A combination of biochar and phosphate solubilizing bacteria are among the new promising methods that can be used to remove some heavy metals (such as cadmium and lead) from the GRES industrial wastewater, ash dumps, and for soil remediation [40,41,42].

5. Conclusions

The peculiarities of HM input, distribution, and accumulation in the water of Lake Gusinoe have been determined. It was shown that the input of HMs into the water is attributed to leaching from adjacent territories, including urban areas, abandoned coal mine dumps, and ash dumps of the Gusinoozersk GRES (a thermal power plant). Exceedances of the MACs for iron were observed in the Zagustai and Tel inflows, and in the Bayan-gol outflow; for manganese they were observed in all inflows, in the Bayan-gol outflow, and in the water area of the lake (points 8 and 9). Exceedances of the MACs were observed for zinc in the vicinity of the GRES, and for copper at all sampling sites. However, there were no exceedances of the MACs for chromium, nickel, cadmium, and lead throughout the basin. In the present study, concentrations of copper, chromium, nickel, and lead in BSs were low. Concentrations of iron, manganese, and zinc exceeded background levels at points 16, 17, and 18. In addition, cadmium levels in the Tel River and at point 18 exceeded background levels by a factor of 2.

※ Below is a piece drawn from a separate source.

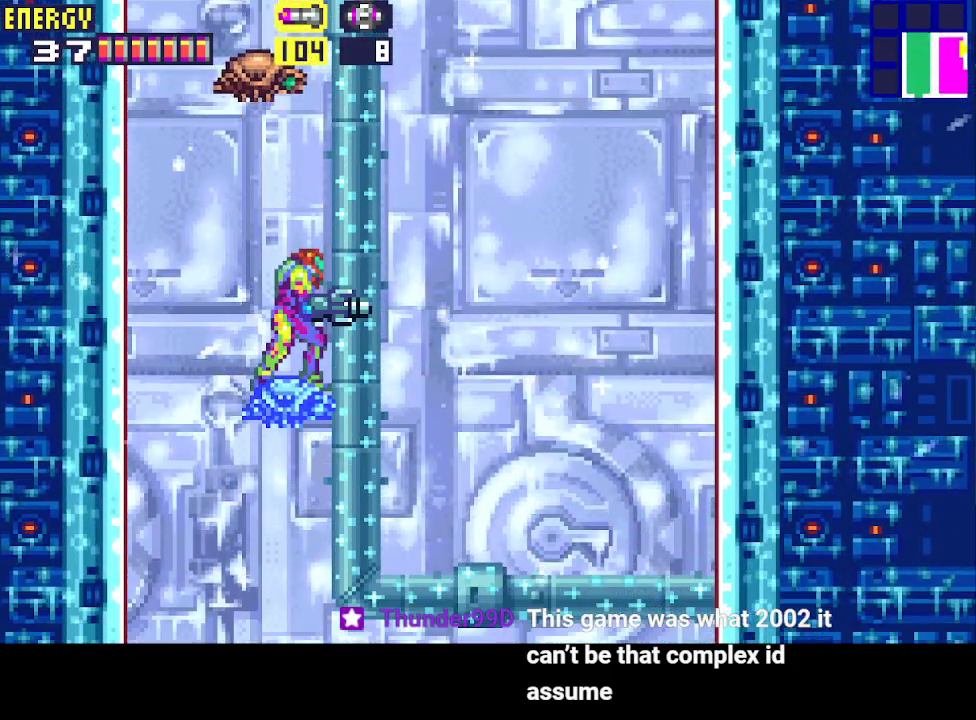
{"buttons": ["R1"], "events": []}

The distribution of HMs in the water and BSs of the lake was analyzed using PCA. It was shown that the distribution of HMs in the water is influenced by the anthropogenic load on the lake and its basin, while in the BSs their distribution is determined by the sediment structure. The use of several ecological risk indices gives more comprehensive and comparable results. Consequently, the water hazard index indicated a low risk for all samples. The Enrichment Factor and Contamination Factor indicated low contamination of the BSs, except for the central points in the water area of Lake Gusinoe.

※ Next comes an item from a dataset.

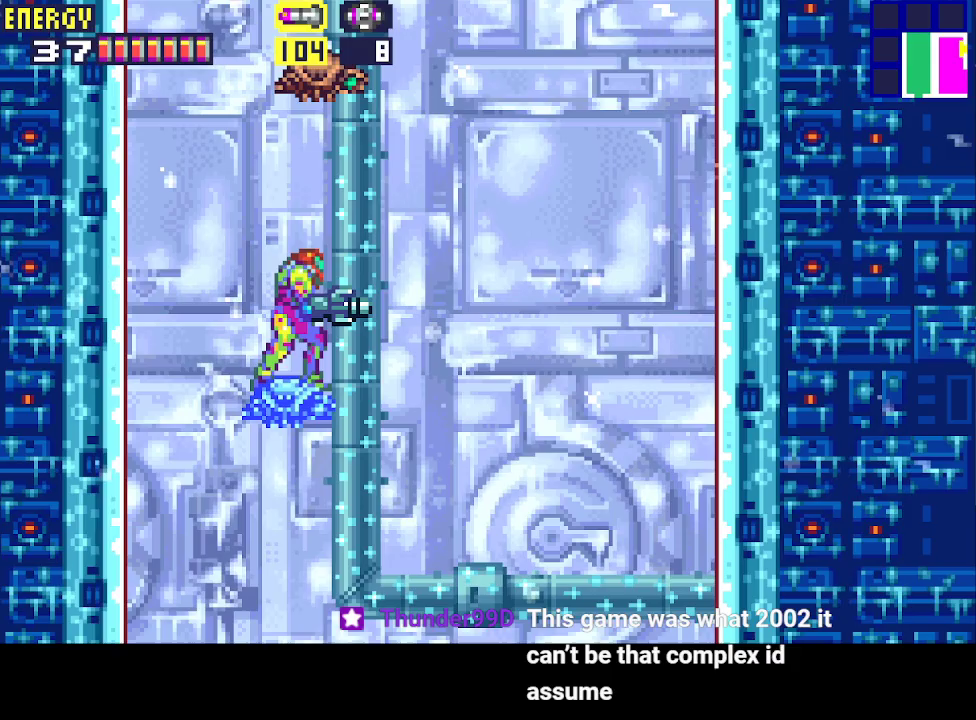
{"buttons": ["CIRCLE", "R1"], "events": [[433, "CIRCLE", "down"]]}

The values of the pollution load index (PLI), geoaccumulation index, and ecological risk factor indicated a low ecological risk for all investigated metals in the Lake Gusinoe basin. However, since Lake Gusinoe serves as the sole source of water supply for Gusinoozersk, it may become unsuitable for domestic water use in a few years. Therefore, the preservation of Lake Gusinoe is of vital importance for the city and the settlements located along its shores.